[EXERCISE] Based on the text about Nigerian women trafficked to Italy, explain in one to three sentences why this trafficking began to occur in the 1980s.

Segment Start: TEXT FOR ANALYSIS

About 21,000 Nigerian women and girls have been trafficked to Italy since 2015 with 80% being likely victims of human trafficking. According to a report by the Vie d’Uscita (Exit Routes) project, 64% of girls trafficked to Italy are from Nigeria while the 34% are from Albania, Balkans and Romania. Human trafficking of Nigerian women to Italy began to occur in the 1980s because of the demand for low-skilled labour in agriculture and services. Nigeria has a history of economic and financial issues causing significant unemployment and poverty as well as a tradition of sending young people from poor homes to wealthy family as domestic help. This has exacerbated human trafficking. It is estimated that roughly 15 million Nigerians live abroad to seek education, employment, and a better quality of life than in Nigeria. Harsh economic conditions that have increased unemployment and underemployment, a large population, political instability, insecurity and porous borders are factors that heighten this problem in Nigeria. A popular reason to migrate for some, is to help bring their families out of extreme poverty by getting employment abroad and sending funds home. Nigeria is not rated among the ten poorest nations in Africa with a per capita GNP of about $433.44 billion USD as at Dec 2019.

Segment End: TEXT FOR ANALYSIS
Segment Start: INFORMATION PROVIDED

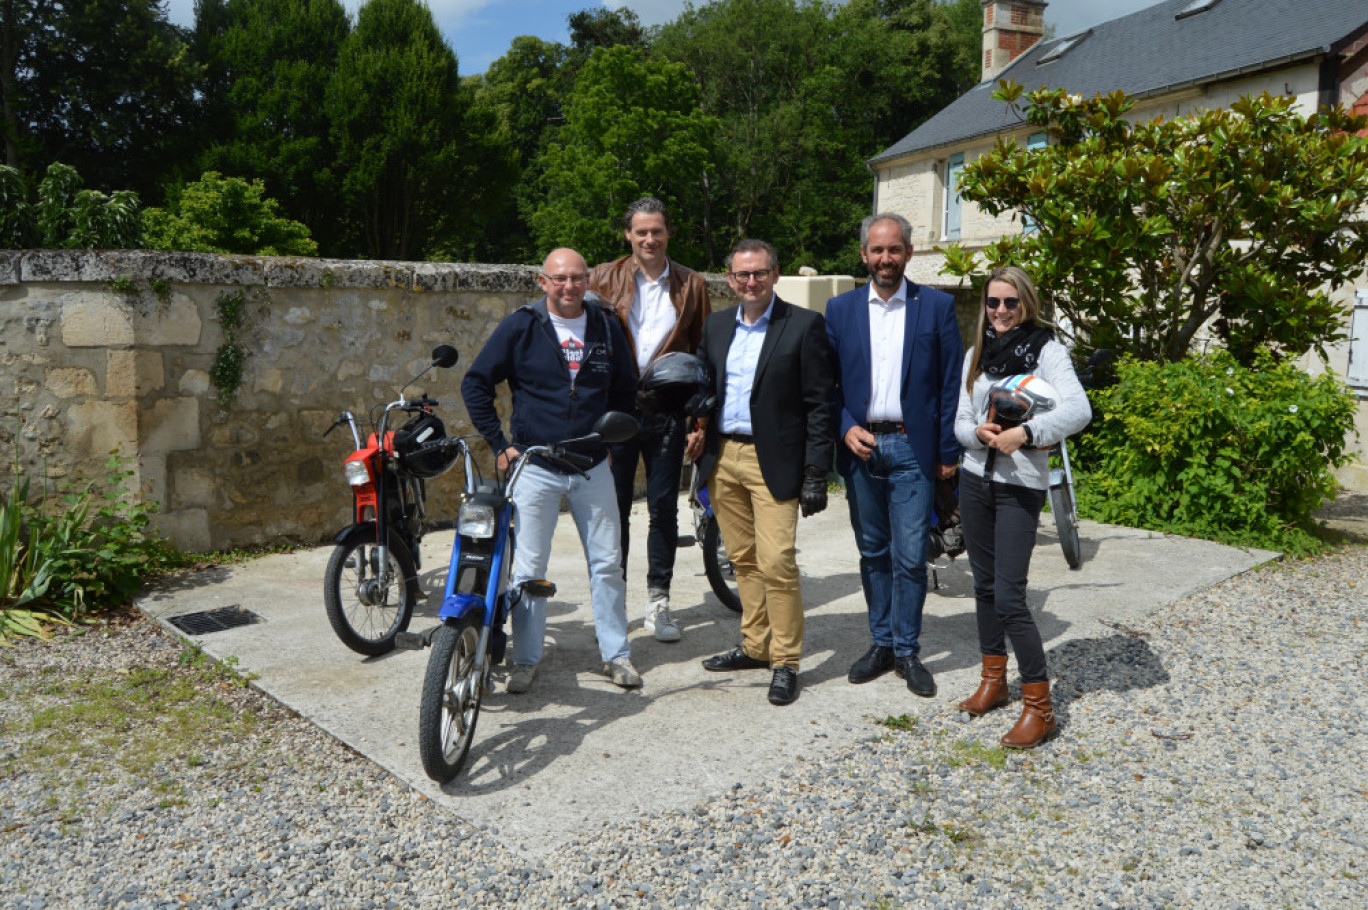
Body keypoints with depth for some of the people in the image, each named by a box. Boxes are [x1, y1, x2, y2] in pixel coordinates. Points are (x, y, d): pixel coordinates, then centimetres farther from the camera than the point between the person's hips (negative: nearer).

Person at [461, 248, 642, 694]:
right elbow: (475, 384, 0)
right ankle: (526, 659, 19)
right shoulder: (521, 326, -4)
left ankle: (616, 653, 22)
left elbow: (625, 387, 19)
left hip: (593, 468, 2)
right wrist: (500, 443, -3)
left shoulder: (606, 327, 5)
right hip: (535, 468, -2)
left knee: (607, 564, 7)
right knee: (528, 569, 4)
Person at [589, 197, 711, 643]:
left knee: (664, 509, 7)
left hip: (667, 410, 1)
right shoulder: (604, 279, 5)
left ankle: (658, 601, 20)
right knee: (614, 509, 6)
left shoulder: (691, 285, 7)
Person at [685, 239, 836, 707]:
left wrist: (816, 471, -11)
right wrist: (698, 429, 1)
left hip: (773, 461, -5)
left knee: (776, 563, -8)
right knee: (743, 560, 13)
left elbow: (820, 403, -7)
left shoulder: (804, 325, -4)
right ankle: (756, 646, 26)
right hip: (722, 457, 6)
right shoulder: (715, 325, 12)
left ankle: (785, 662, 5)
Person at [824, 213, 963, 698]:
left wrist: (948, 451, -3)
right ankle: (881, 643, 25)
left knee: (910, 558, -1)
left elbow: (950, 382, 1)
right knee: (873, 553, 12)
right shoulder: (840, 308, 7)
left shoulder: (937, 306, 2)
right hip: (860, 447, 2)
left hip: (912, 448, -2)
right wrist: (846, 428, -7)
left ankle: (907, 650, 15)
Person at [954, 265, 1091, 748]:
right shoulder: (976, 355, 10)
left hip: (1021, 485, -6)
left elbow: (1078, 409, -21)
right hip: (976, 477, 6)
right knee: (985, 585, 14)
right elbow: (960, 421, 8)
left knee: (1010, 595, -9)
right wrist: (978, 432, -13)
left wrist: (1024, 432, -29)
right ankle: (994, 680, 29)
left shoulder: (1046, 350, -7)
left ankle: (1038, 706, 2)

Segment End: INFORMATION PROVIDED

[RESPONSE TO THIS EXERCISE] Trafficking of Nigerian women to Italy began in the 1980s because of the demand for low-skilled labor in agriculture and services.